To be fair, some of the opponents of the law make it equally thorny to feel 
comfortable siding with them. It is no small irony to see some of the most 
reactionary, anti-liberal and anti-feminist forces in French society suddenly 
spring up in defence of women's individual rights. The contradiction in their 
discourse reeks of political opportunism and nauseating hypocrisy: human rights 
are a Western concept, not adapted to Islam, they claim, yet all of a sudden 
they are their staunchest defenders. Their instrumentalisation of human rights 
is as little palatable as the patronising tone of the authorities. An imam in 
the north of Paris, Hassen Chalghoumi, known for his good relationship with 
other religious communities in France, notably the Jewish community, received 
death threats in his mosque a week ago after he came out against the naqab and 
in favour of the ban. Some 80-odd fundamentalists showed up in his mosque 
during the Friday prayer, took over the microphone, insulted the Jewish 
community and the French republic, then directly threatened the imam after 
having accused him of apostasy. Difficult indeed to feel any affinity with such 
fascist thugs. 

It is also worth noting that many of the critics of the proposed ban take a 
wrong aim when they attack France for its illiberalism - since France never 
claimed to be liberal. Indeed, contrary to the oft-repeated and deliberately 
simplistic view of the "West" as a unitary, monolithic entity, there are some 
essential distinctions between the political cultures and underlying 
philosophies of its various nation-states. If political liberalism, based on 
civil liberties as the condition of legitimacy of the polity, constitutes the 
essence of English-speaking countries, France is founded on a different set of 
principles, encapsulated by the term Republicanism (unrelated to the US 
political party of the same name): freedom does not lie in the exercise of 
individual rights as much as in the political participation in the formation of 
the law. As legislating citizen and member of the public sphere, the individual 
reaches "true" freedom. This does not mean that individual rights are not 
important, simply that they are not the fundamental element of citizenship: 
political rights are considered far more crucial than civil liberties. This 
partly explains why a burqa ban does not raise the same outcry about 
trespassing individual rights in France as it would, say, in the UK or in the 
US: a veiled woman is understood to detract from the public sphere, to 
willingly refuse to engage with it; in other words, she is understood as a 
person whose existence is limited to the private sphere, who lives solely as a 
private person. And this is the part which is considered at odds with the 
French identity: not the dress in itself, but the underlying desire to exist 
exclusively in the private realm (which is also why the burqa ban differs 
fundamentally from the ban of headgear in schools, to which the full-body veil 
ban is often compared), whereas the French republic is based on the premise 
that it is only as a public citizen that you acquire genuine liberty. And 
indeed, there is little doubt that the full body veil is an obstacle to 
authentic public community, insofar as it is precisely designed as a 
separation, as a refusal of communication.

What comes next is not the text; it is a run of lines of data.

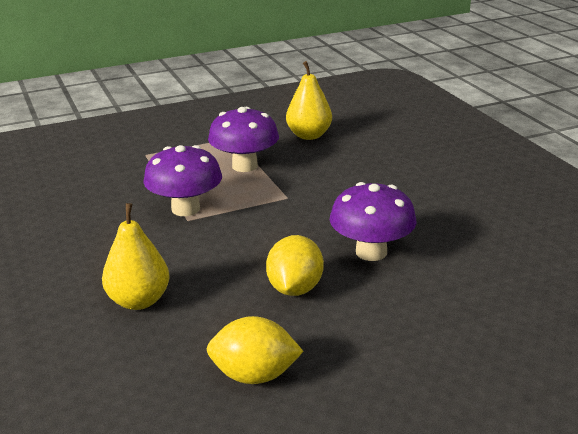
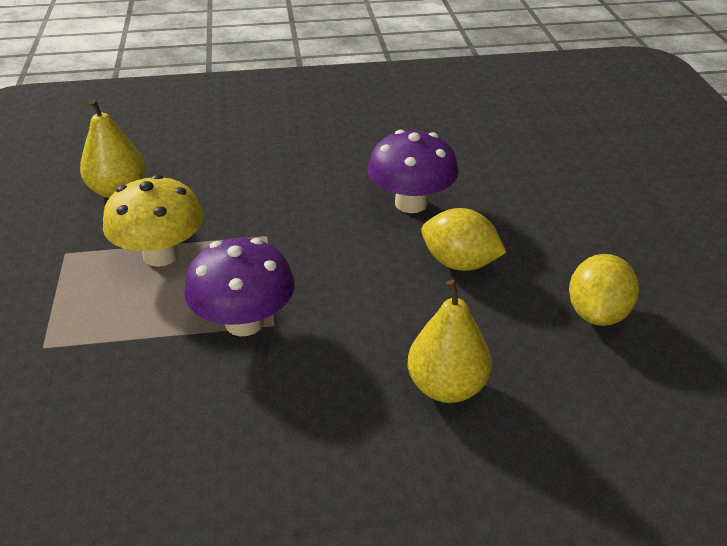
camera: 75 degrees left, 10 degrees up
(244, 166) = (161, 255): purple mushroom -> yellow mushroom

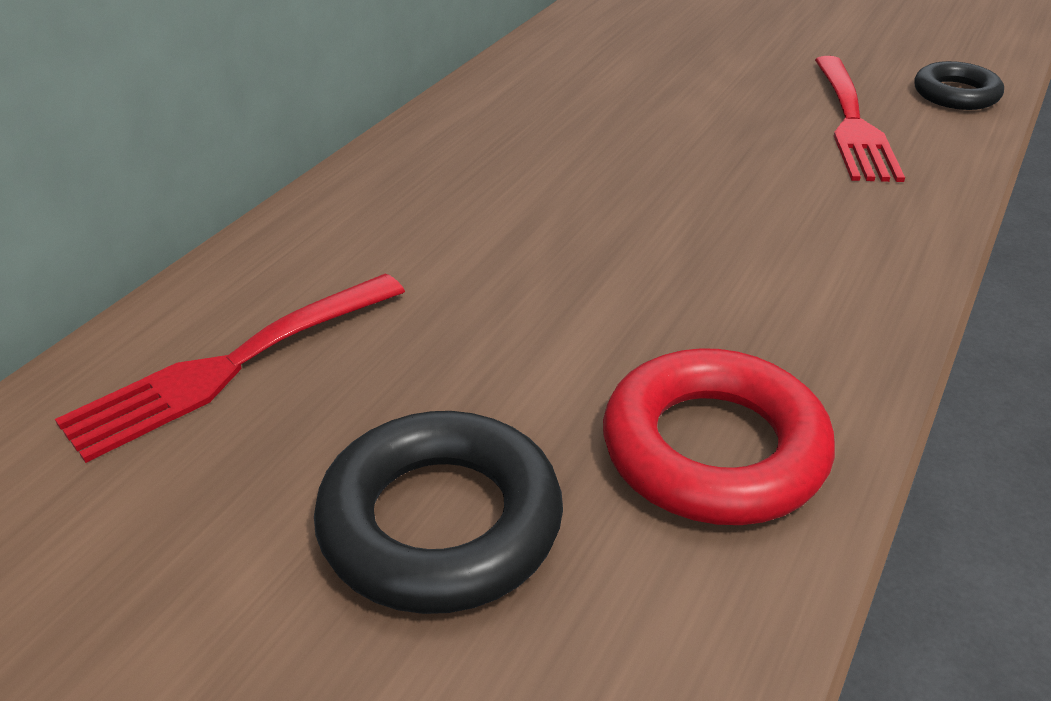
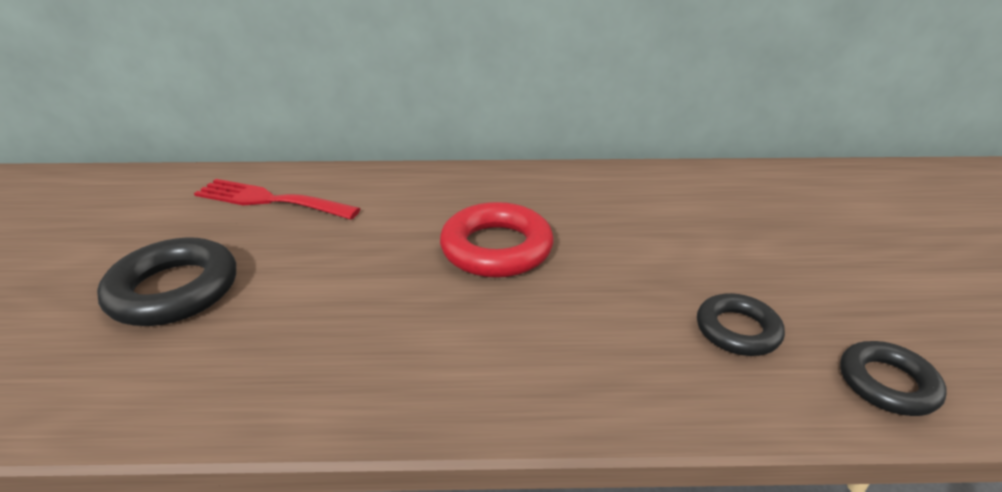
camera: 60 degrees right, 5 degrees down
(714, 449) = (258, 364): red ring -> red ring (496, 248)
(852, 123) = (737, 330): red fork -> black ring

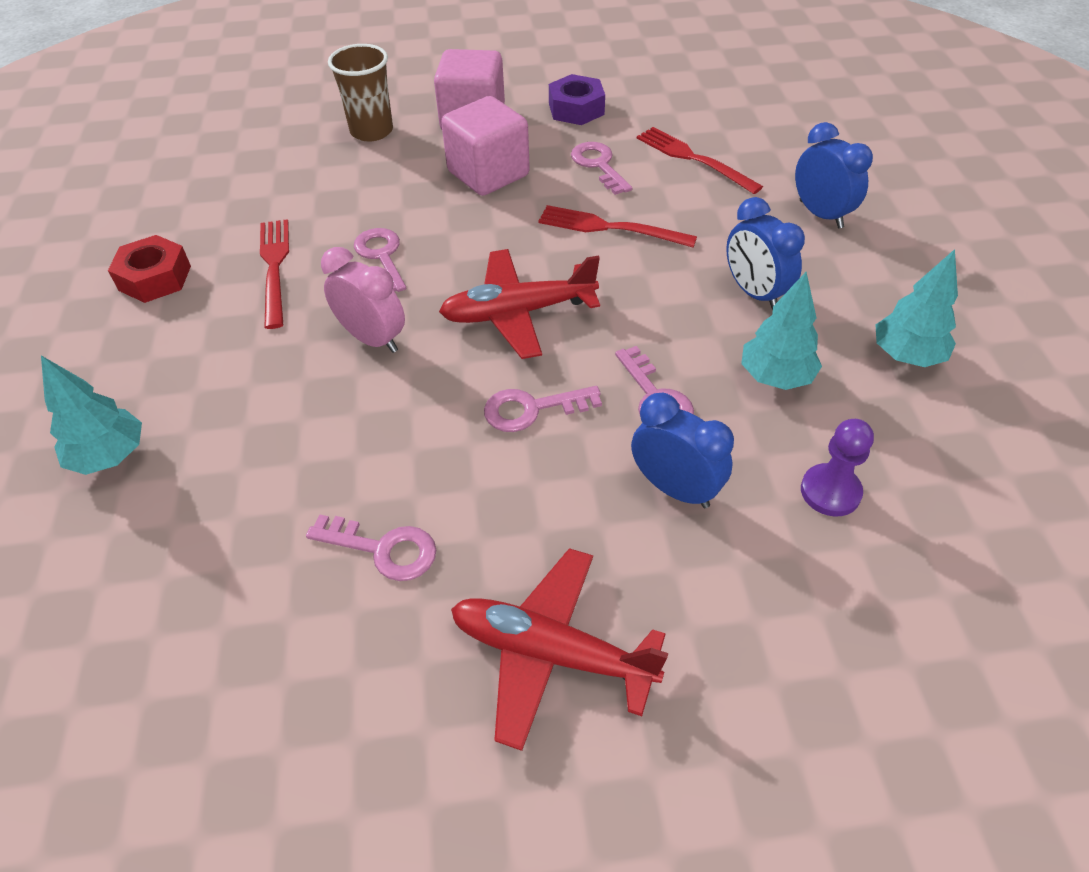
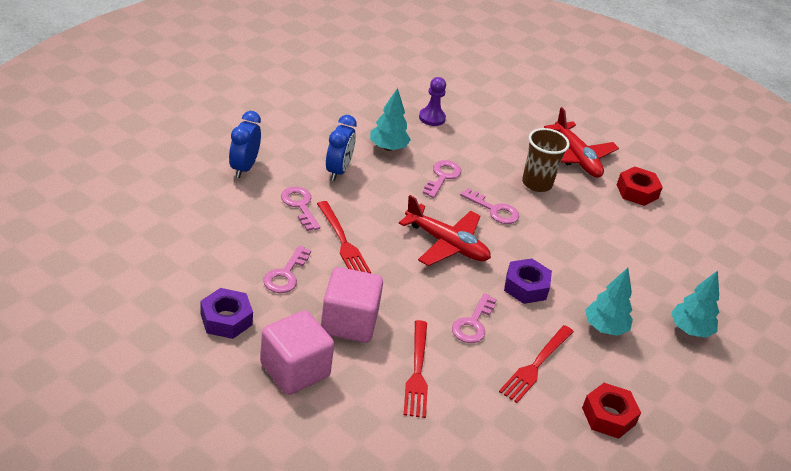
camera: 140 degrees left, 10 degrees down
(371, 131) = (368, 421): brown cup -> brown cup (537, 183)
(372, 339) = (526, 287): pink clock -> purple nut
(376, 677) = (637, 191): none -> red nut
(383, 549) = (602, 216): pink key -> pink key (300, 206)
(675, 489) = (480, 155): blue clock -> none
(692, 158) = (235, 236): red fork -> red fork (417, 373)
(906, 356) = (331, 116): turquoise tree -> turquoise tree (605, 328)

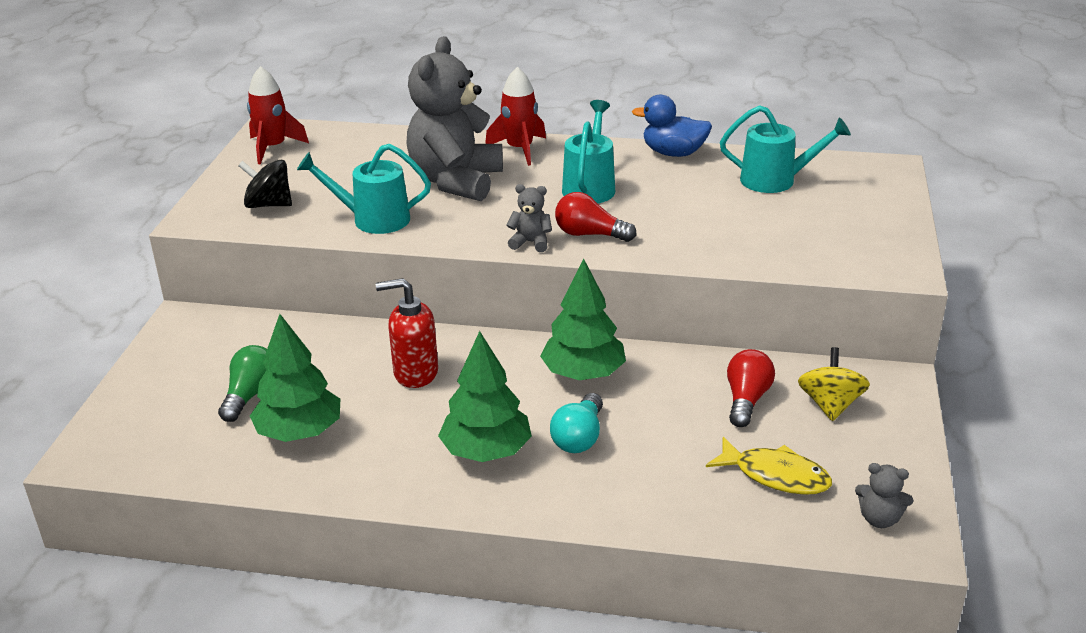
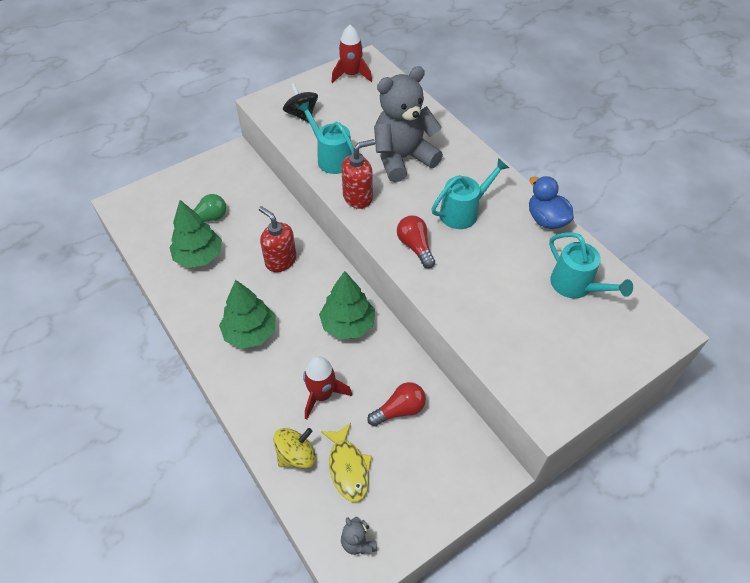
camera: 45 degrees right, 20 degrees up
(461, 232) = (358, 197): none -> red soap dispenser
(519, 149) = (465, 157): red rocket -> red rocket (322, 395)
(531, 242) = (379, 230): grey teddy bear -> none
(579, 437) = (296, 361): turquoise light bulb -> none
(830, 405) = (436, 452): yellow spinning top -> yellow spinning top (296, 455)

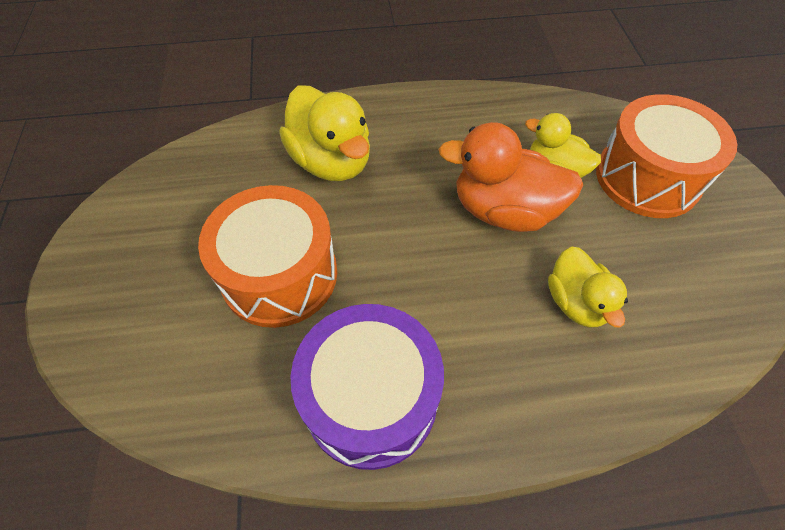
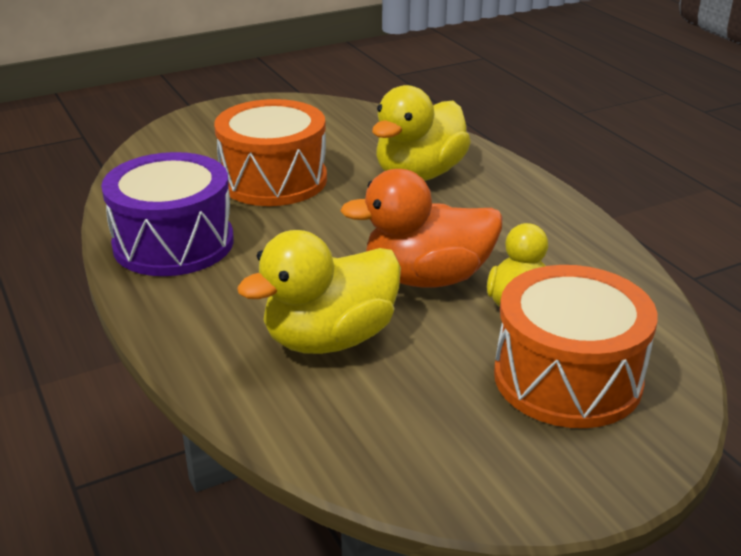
camera: 70 degrees right, 25 degrees down
(503, 211) = (427, 278): orange duck -> orange duck turned 90 degrees counterclockwise
(576, 302) = (330, 339): yellow duck -> yellow duck, size x1.59

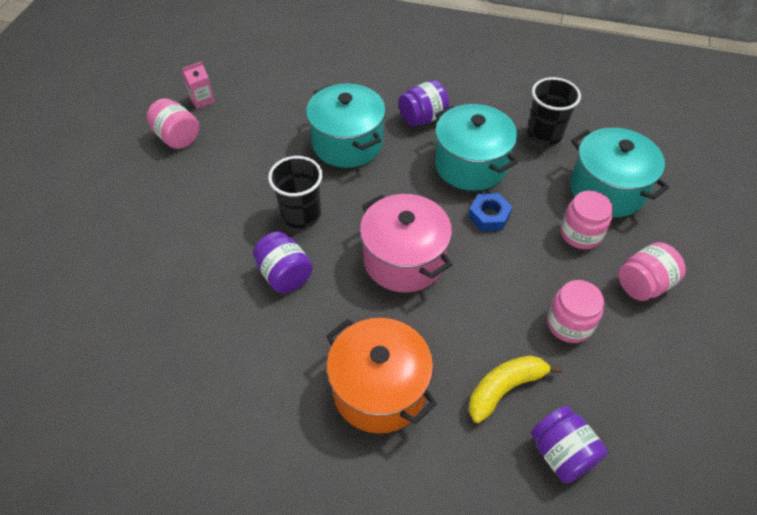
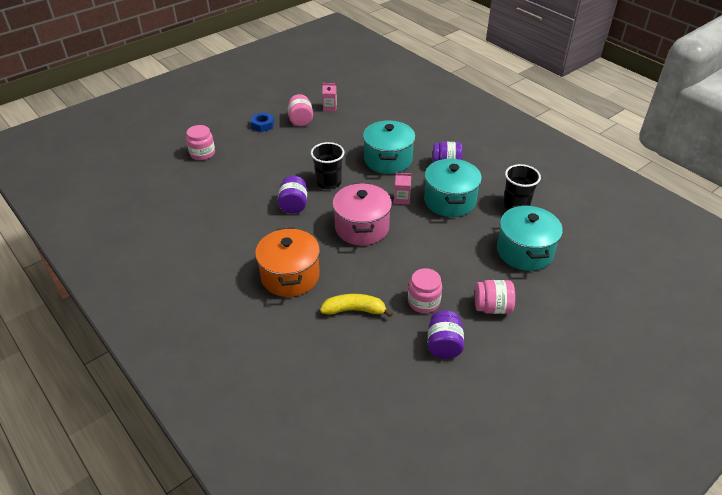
camera: 35 degrees right, 10 degrees down
(414, 191) = (402, 199): none -> pink carton
(489, 216) = (433, 230): blue nut -> blue nut (262, 125)
(561, 453) = (354, 353): purple jar -> purple jar (444, 345)
(580, 234) = (480, 265): pink jar -> pink jar (202, 153)

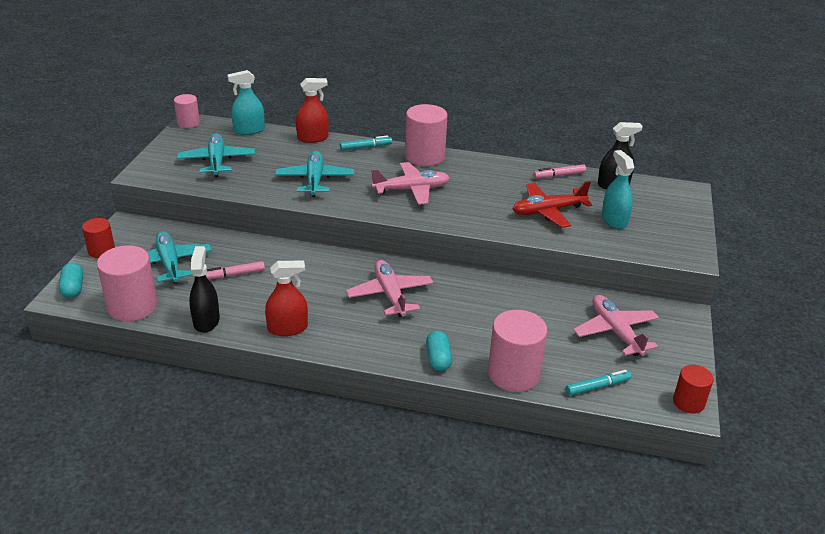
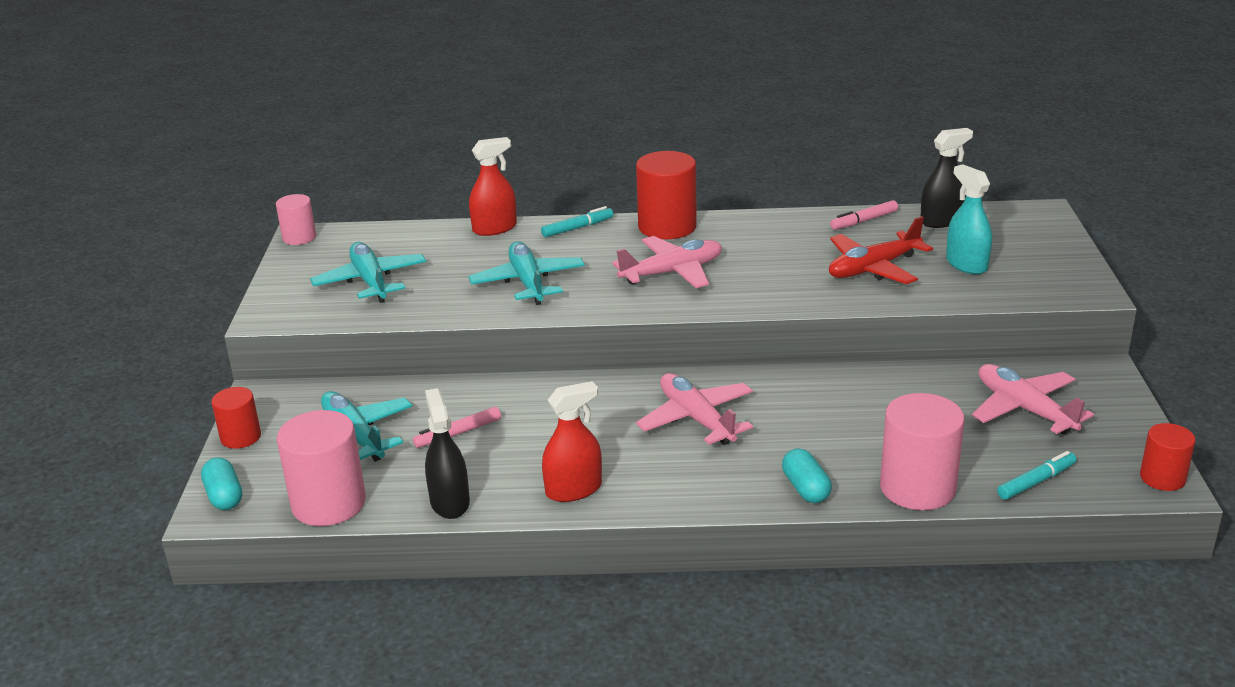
camera: 10 degrees left, 5 degrees down
(249, 130) = (395, 233): turquoise spray bottle -> none
(424, 156) = (667, 227): pink cylinder -> red cylinder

Ultimately, it might not be a clash of civilisations as much as a clash of 
interpretations. While the French parliamentary mission is animated by the idea 
that women who wear the full body veil must be dominated, oppressed and 
helpless, it seems that many women in France who wear it do it out of a free, 
uncoerced choice - often against the wish of their family and environment. So 
much so that they also defeat another misconception, that of traditionalists: 
women in France who wear the burqa have done so out of an individual, often 
rebellious motivation - and based, in any event, on a very "Western", 
individualist concept of the self. In these ambiguous times, and in this 
muddled polemic, what is required above all is a fresh look, new concepts, and 
an innovative perspective, on both the meaning of the polity, as on women.